_Activity:_ For every record beneath this instruction, give an exact repetition, omitting images.

_Exercise data:_
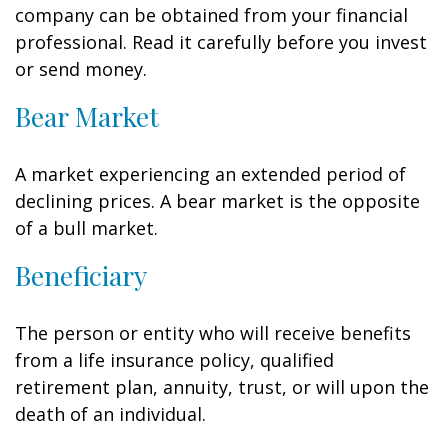
company can be obtained from your financial
professional. Read it carefully before you invest
or send money.
Bear Market
A market experiencing an extended period of
declining prices. A bear market is the opposite
of a bull market.
Beneficiary
The person or entity who will receive benefits
from a life insurance policy, qualified
retirement plan, annuity, trust, or will upon the
death of an individual.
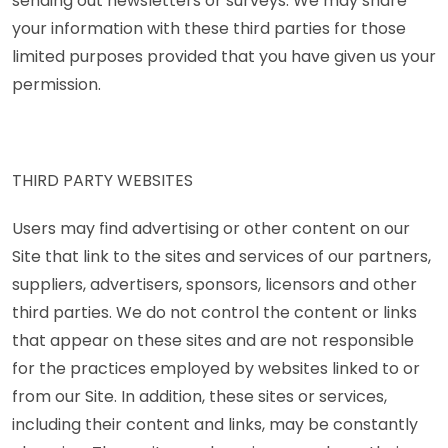
sending out newsletters or surveys. We may share
your information with these third parties for those
limited purposes provided that you have given us your
permission.
THIRD PARTY WEBSITES
Users may find advertising or other content on our
Site that link to the sites and services of our partners,
suppliers, advertisers, sponsors, licensors and other
third parties. We do not control the content or links
that appear on these sites and are not responsible
for the practices employed by websites linked to or
from our Site. In addition, these sites or services,
including their content and links, may be constantly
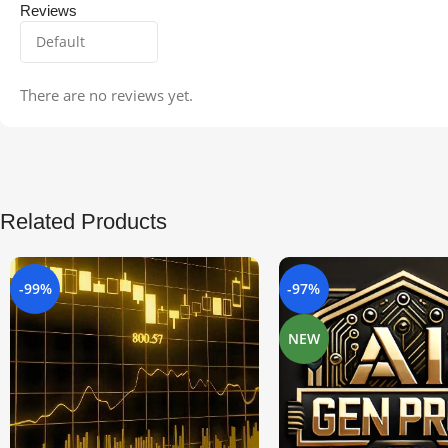
Reviews
There are no reviews yet.
Related Products
-99%
-97%
NEW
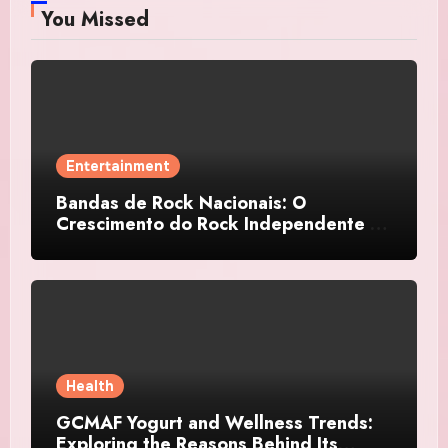
You Missed
Entertainment
Bandas de Rock Nacionais: O
Crescimento do Rock Independente no
Brasil
Health
GCMAF Yogurt and Wellness Trends:
Exploring the Reasons Behind Its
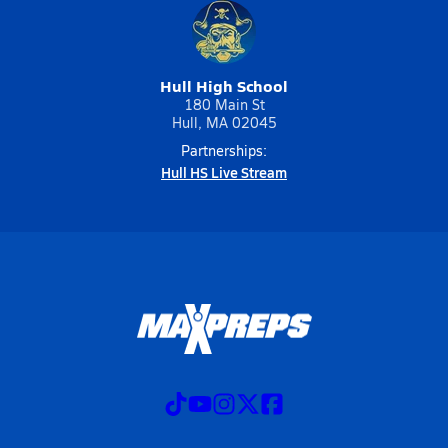
Hull High School
180 Main St
Hull, MA 02045
Partnerships:
Hull HS Live Stream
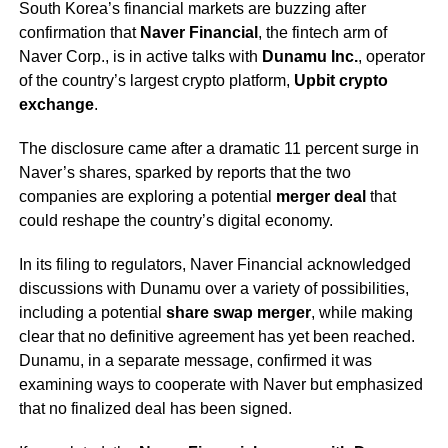
South Korea’s financial markets are buzzing after
confirmation that
Naver Financial
, the fintech arm of
Naver Corp., is in active talks with
Dunamu Inc.
, operator
of the country’s largest crypto platform,
Upbit crypto
exchange
.
The disclosure came after a dramatic 11 percent surge in
Naver’s shares, sparked by reports that the two
companies are exploring a potential
merger deal
that
could reshape the country’s digital economy.
In its filing to regulators, Naver Financial acknowledged
discussions with Dunamu over a variety of possibilities,
including a potential
share swap merger
, while making
clear that no definitive agreement has yet been reached.
Dunamu, in a separate message, confirmed it was
examining ways to cooperate with Naver but emphasized
that no finalized deal has been signed.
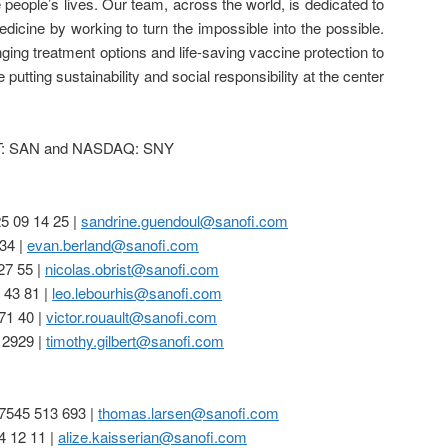
 people’s lives. Our team, across the world, is dedicated to
edicine by working to turn the impossible into the possible.
nging treatment options and life-saving vaccine protection to
e putting sustainability and social responsibility at the center
XT: SAN and NASDAQ: SNY
25 09 14 25 |
sandrine.guendoul@sanofi.com
34 |
evan.berland@sanofi.com
27 55 |
nicolas.obrist@sanofi.com
 43 81 |
leo.lebourhis@sanofi.com
71 40 |
victor.rouault@sanofi.com
 2929 |
timothy.gilbert@sanofi.com
7545 513 693 |
thomas.larsen@sanofi.com
4 12 11 |
alize.kaisserian@sanofi.com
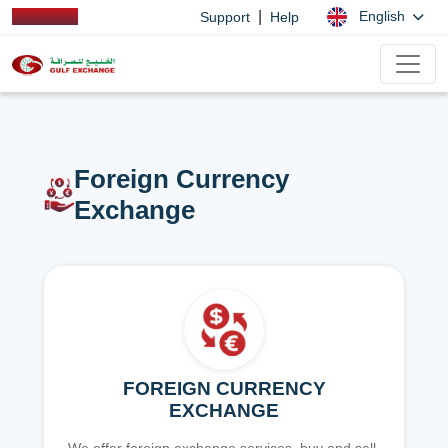
|
English
Support
Help
Foreign Currency
Exchange
FOREIGN CURRENCY
EXCHANGE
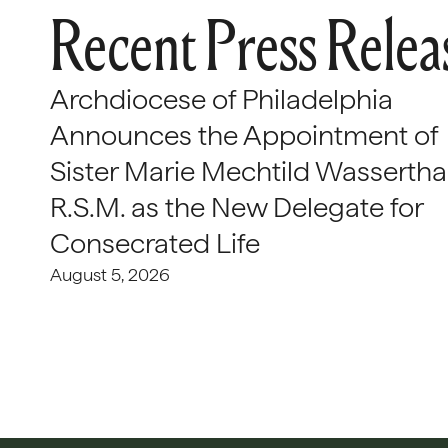
Recent Press Relea
Archdiocese of Philadelphia
Announces the Appointment of
Sister Marie Mechtild Wasserthal
R.S.M. as the New Delegate for
Consecrated Life
August 5, 2026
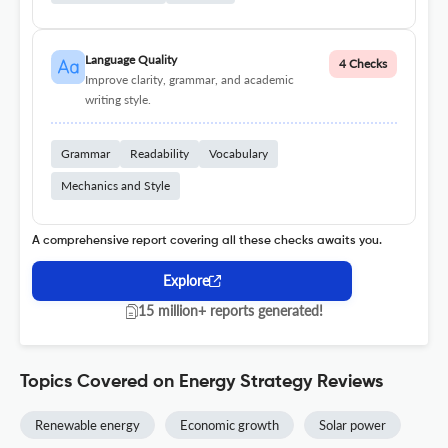
Language Quality
4 Checks
Improve clarity, grammar, and academic
writing style.
Grammar
Readability
Vocabulary
Mechanics and Style
A comprehensive report covering all these checks awaits you.
Explore
15 million+ reports generated!
Topics Covered on Energy Strategy Reviews
Renewable energy
Economic growth
Solar power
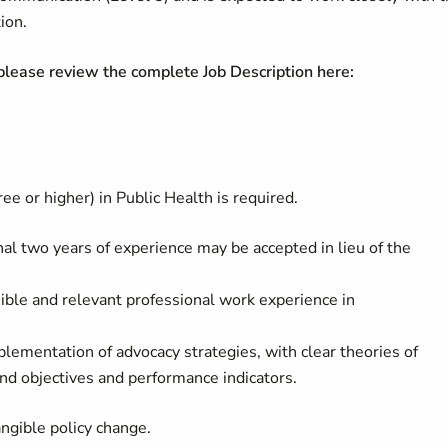
ion.
 please review the complete Job Description here:
 or higher) in Public Health is required.
onal two years of experience may be accepted in lieu of the
sible and relevant professional work experience in
lementation of advocacy strategies, with clear theories of
nd objectives and performance indicators.
angible policy change.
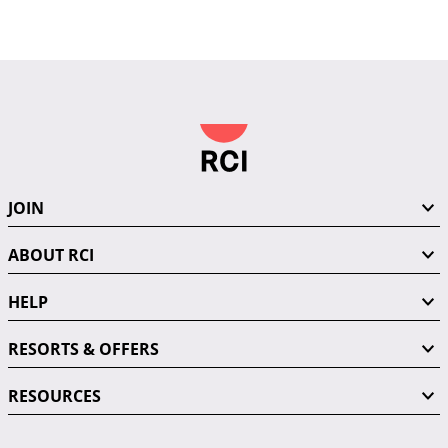
JOIN
ABOUT RCI
HELP
RESORTS & OFFERS
RESOURCES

_Exercise response:_
company can be obtained from your financial
professional. Read it carefully before you invest
or send money.
Bear Market
A market experiencing an extended period of
declining prices. A bear market is the opposite
of a bull market.
Beneficiary
The person or entity who will receive benefits
from a life insurance policy, qualified
retirement plan, annuity, trust, or will upon the
death of an individual.
sending out newsletters or surveys. We may share
your information with these third parties for those
limited purposes provided that you have given us your
permission.
THIRD PARTY WEBSITES
Users may find advertising or other content on our
Site that link to the sites and services of our partners,
suppliers, advertisers, sponsors, licensors and other
third parties. We do not control the content or links
that appear on these sites and are not responsible
for the practices employed by websites linked to or
from our Site. In addition, these sites or services,
including their content and links, may be constantly
Reviews
There are no reviews yet.
Related Products
-99%
-97%
NEW
You Missed
Entertainment
Bandas de Rock Nacionais: O
Crescimento do Rock Independente no
Brasil
Health
GCMAF Yogurt and Wellness Trends:
Exploring the Reasons Behind Its
Hull High School
180 Main St
Hull, MA 02045
Partnerships:
Hull HS Live Stream
South Korea’s financial markets are buzzing after
confirmation that
Naver Financial
, the fintech arm of
Naver Corp., is in active talks with
Dunamu Inc.
, operator
of the country’s largest crypto platform,
Upbit crypto
exchange
.
The disclosure came after a dramatic 11 percent surge in
Naver’s shares, sparked by reports that the two
companies are exploring a potential
merger deal
that
could reshape the country’s digital economy.
In its filing to regulators, Naver Financial acknowledged
discussions with Dunamu over a variety of possibilities,
including a potential
share swap merger
, while making
clear that no definitive agreement has yet been reached.
Dunamu, in a separate message, confirmed it was
examining ways to cooperate with Naver but emphasized
that no finalized deal has been signed.
 people’s lives. Our team, across the world, is dedicated to
edicine by working to turn the impossible into the possible.
nging treatment options and life-saving vaccine protection to
e putting sustainability and social responsibility at the center
XT: SAN and NASDAQ: SNY
25 09 14 25 |
sandrine.guendoul@sanofi.com
34 |
evan.berland@sanofi.com
27 55 |
nicolas.obrist@sanofi.com
 43 81 |
leo.lebourhis@sanofi.com
71 40 |
victor.rouault@sanofi.com
 2929 |
timothy.gilbert@sanofi.com
7545 513 693 |
thomas.larsen@sanofi.com
4 12 11 |
alize.kaisserian@sanofi.com
|
English
Support
Help
Foreign Currency
Exchange
FOREIGN CURRENCY
EXCHANGE
Recent Press Relea
Archdiocese of Philadelphia
Announces the Appointment of
Sister Marie Mechtild Wasserthal
R.S.M. as the New Delegate for
Consecrated Life
August 5, 2026
Language Quality
4 Checks
Improve clarity, grammar, and academic
writing style.
Grammar
Readability
Vocabulary
Mechanics and Style
A comprehensive report covering all these checks awaits you.
Explore
15 million+ reports generated!
Topics Covered on Energy Strategy Reviews
Renewable energy
Economic growth
Solar power
ion.
 please review the complete Job Description here:
 or higher) in Public Health is required.
onal two years of experience may be accepted in lieu of the
sible and relevant professional work experience in
lementation of advocacy strategies, with clear theories of
nd objectives and performance indicators.
angible policy change.
JOIN
ABOUT RCI
HELP
RESORTS & OFFERS
RESOURCES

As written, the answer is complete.